The relation between \(\rho (a,b)\) and a measurement probablity \(P(m)\) is then naturally expressed in the form given by Eq. (2), where

$$\begin{aligned} P(m|a,b) = \frac{\langle b \mid \hat{\Pi }(m) \mid a \rangle }{\langle b \mid a \rangle }. \end{aligned}$$
(9)

This complex conditional probability happens to be the weak value of the measurement operator \(\hat{\Pi }(m)\) for an input state \(\mid a \rangle \) and a post-selected state \(\mid b \rangle \). Importantly, this result was obtained directly from the standard Hilbert space formalism, merely by requiring that quantum states are represented by joint probabilities that satisfy the three conditions above. It is therefore possible to argue that conditions one to three are sufficient for a derivation of weak values as the only possible form that conditional probabilities (or, more generally, conditional averages) can take in quantum theory. As before, the choice of ordering for the conditions \(a\) and \(b\) is arbitrary, since it cannot be decided by the fully symmetric requirements in the three conditions. Likewise, the conditions do not provide any indication about the possibility of observing complex probabilities and weak values in actual experiments. It is therefore an important additional insight that weak values can also be obtained experimentally as the results of weak measurements (where the ordering of \(a\) and \(b\) happens to have an obvious practical meaning).

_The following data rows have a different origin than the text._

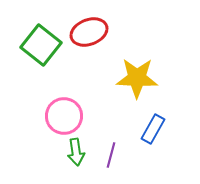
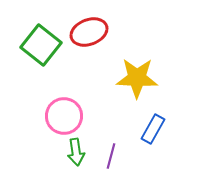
purple line: moved 1 px down
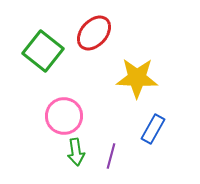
red ellipse: moved 5 px right, 1 px down; rotated 27 degrees counterclockwise
green square: moved 2 px right, 6 px down
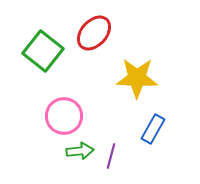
green arrow: moved 4 px right, 1 px up; rotated 88 degrees counterclockwise
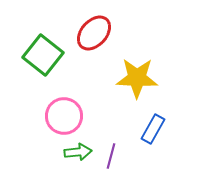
green square: moved 4 px down
green arrow: moved 2 px left, 1 px down
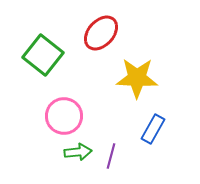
red ellipse: moved 7 px right
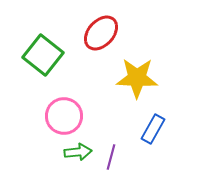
purple line: moved 1 px down
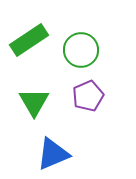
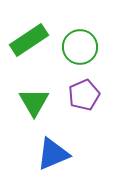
green circle: moved 1 px left, 3 px up
purple pentagon: moved 4 px left, 1 px up
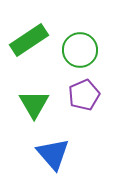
green circle: moved 3 px down
green triangle: moved 2 px down
blue triangle: rotated 48 degrees counterclockwise
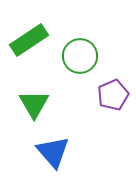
green circle: moved 6 px down
purple pentagon: moved 29 px right
blue triangle: moved 2 px up
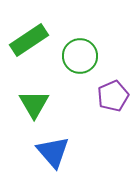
purple pentagon: moved 1 px down
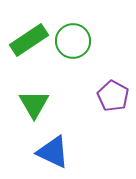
green circle: moved 7 px left, 15 px up
purple pentagon: rotated 20 degrees counterclockwise
blue triangle: rotated 24 degrees counterclockwise
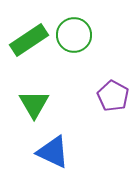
green circle: moved 1 px right, 6 px up
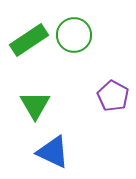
green triangle: moved 1 px right, 1 px down
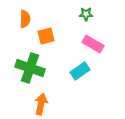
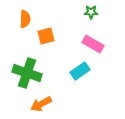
green star: moved 5 px right, 2 px up
green cross: moved 3 px left, 5 px down
orange arrow: rotated 130 degrees counterclockwise
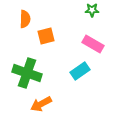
green star: moved 1 px right, 2 px up
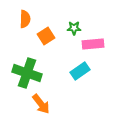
green star: moved 18 px left, 18 px down
orange square: rotated 18 degrees counterclockwise
pink rectangle: rotated 35 degrees counterclockwise
orange arrow: rotated 100 degrees counterclockwise
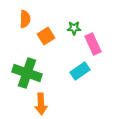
pink rectangle: rotated 70 degrees clockwise
orange arrow: rotated 35 degrees clockwise
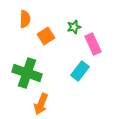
green star: moved 1 px up; rotated 16 degrees counterclockwise
cyan rectangle: rotated 18 degrees counterclockwise
orange arrow: rotated 25 degrees clockwise
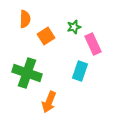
cyan rectangle: rotated 18 degrees counterclockwise
orange arrow: moved 8 px right, 2 px up
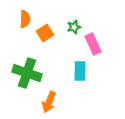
orange square: moved 1 px left, 3 px up
cyan rectangle: rotated 18 degrees counterclockwise
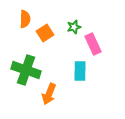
green cross: moved 1 px left, 3 px up
orange arrow: moved 8 px up
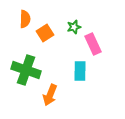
orange arrow: moved 1 px right, 1 px down
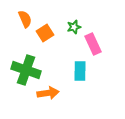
orange semicircle: rotated 24 degrees counterclockwise
orange arrow: moved 2 px left, 2 px up; rotated 120 degrees counterclockwise
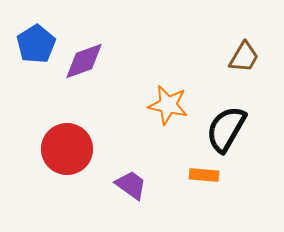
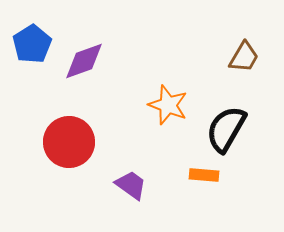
blue pentagon: moved 4 px left
orange star: rotated 9 degrees clockwise
red circle: moved 2 px right, 7 px up
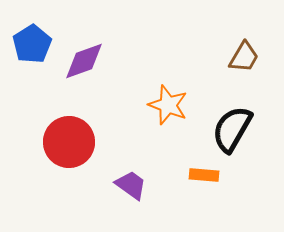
black semicircle: moved 6 px right
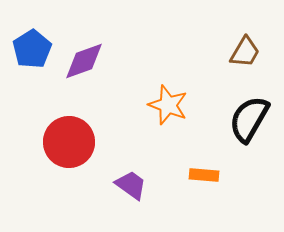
blue pentagon: moved 5 px down
brown trapezoid: moved 1 px right, 5 px up
black semicircle: moved 17 px right, 10 px up
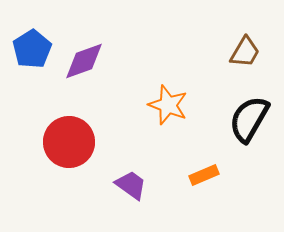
orange rectangle: rotated 28 degrees counterclockwise
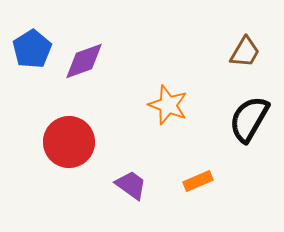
orange rectangle: moved 6 px left, 6 px down
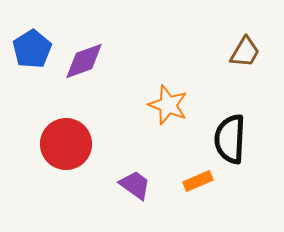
black semicircle: moved 19 px left, 20 px down; rotated 27 degrees counterclockwise
red circle: moved 3 px left, 2 px down
purple trapezoid: moved 4 px right
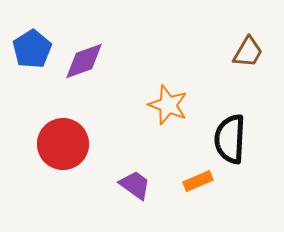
brown trapezoid: moved 3 px right
red circle: moved 3 px left
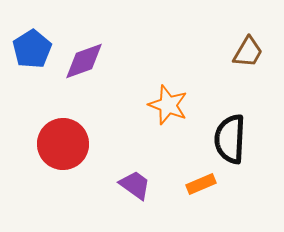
orange rectangle: moved 3 px right, 3 px down
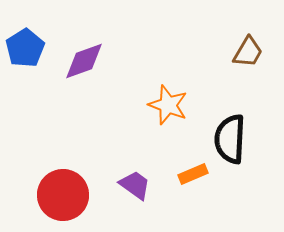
blue pentagon: moved 7 px left, 1 px up
red circle: moved 51 px down
orange rectangle: moved 8 px left, 10 px up
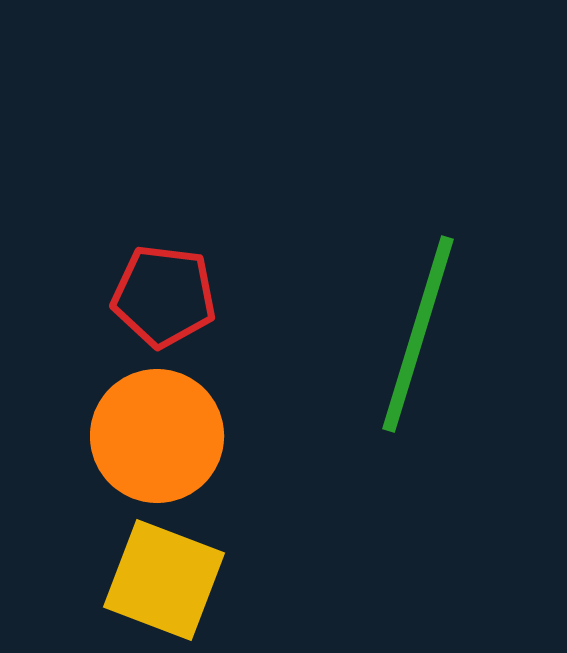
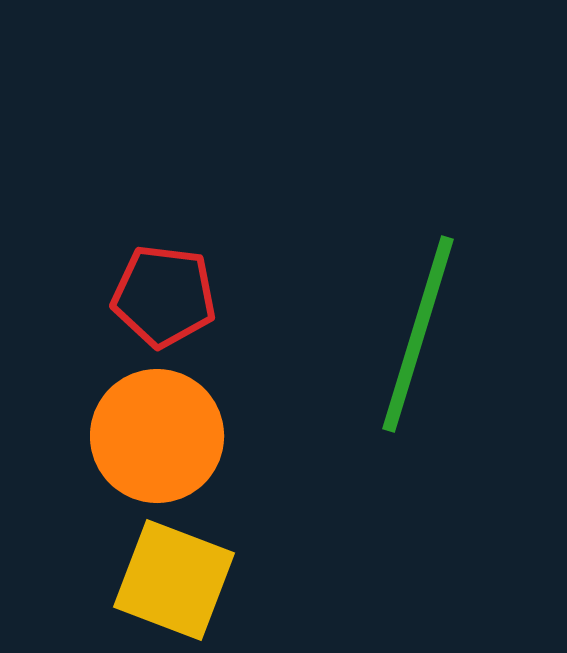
yellow square: moved 10 px right
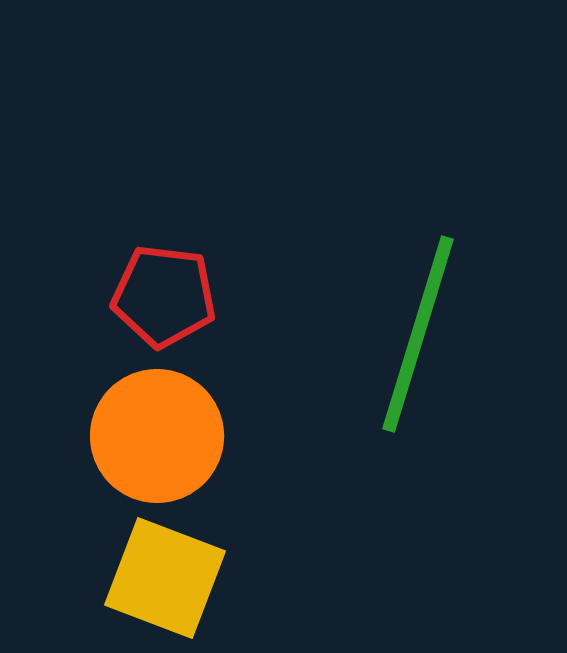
yellow square: moved 9 px left, 2 px up
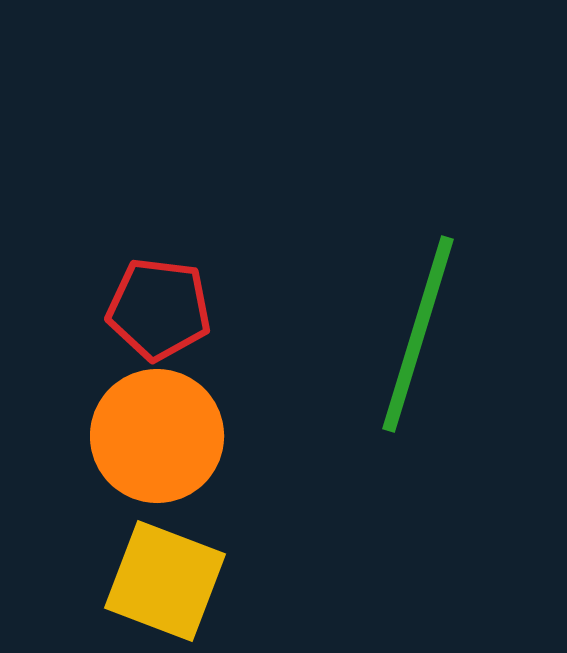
red pentagon: moved 5 px left, 13 px down
yellow square: moved 3 px down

Within the formalism, the role of the complex conditional probability in Eq. (9) is to describe the relation between the probability \(P(m)\) and the joint probability \(\rho (a,b)\) for all possible quantum states. It is therefore a state independent expression of the relation between the properties \((a,b)\) and \(m\) that takes the place of the analytical functions used to express deterministic relations in the classical limit [8]. Complex conditional probabilities thus represent the most fundamental formulation of the laws of physics, universally valid in both the quantum and the classical regime. It is therefore no accident that the quantum formalism results in a very specific definition of joint probabilities: what seemed to be ambiguities in the physics described by the operator algebra are actually well-defined differences between the unjustified expectation of joint realities and the correct relations between different potential realities that is observed in sufficiently precise experiments [12].

5 Conclusions

The analysis above has shown that a relatively small set of reasonable assumptions can narrow down the possible definitions of joint probabilities for two non-commuting observables to the complex joint probabilities obtained from products of the two projection operators. Any other definition of joint probabilities would introduce non-zero probabilities for events that are never observed under the conditions described by the quantum state in question.

Specifically, the approach used in this paper is based on the standard definition of measurement probabilities by projection operators in Hilbert space. The three conditions are based on the requirement that the unobserved joint probabilities should be consistent with any possible measurement probability described by the standard formalism. Even though the definitions of Hilbert space do not include any joint measurements of \(a\) and \(b\), these expectations alone then result in a well-defined mathematical form for the joint probabilities.

It seems to be significant that no other quasi-probabilities can satisfy these simple requirements. The conclusion appears to be that the standard formalism of quantum mechanics is much more specific regarding the precise relations between non-commuting properties than the conventional textbook discussions of uncertainty and superpositions suggest. Ultimately, the complex joint probabilities obtained by simply multiplying the projection operators and taking the product trace with the density matrix provide an explanation of quantum effects that avoids many of the ambiguities associated with the Hilbert space formulation and may therefore help to clarify the origin of quantum paradoxes and other failures of classical explanations in quantum physics.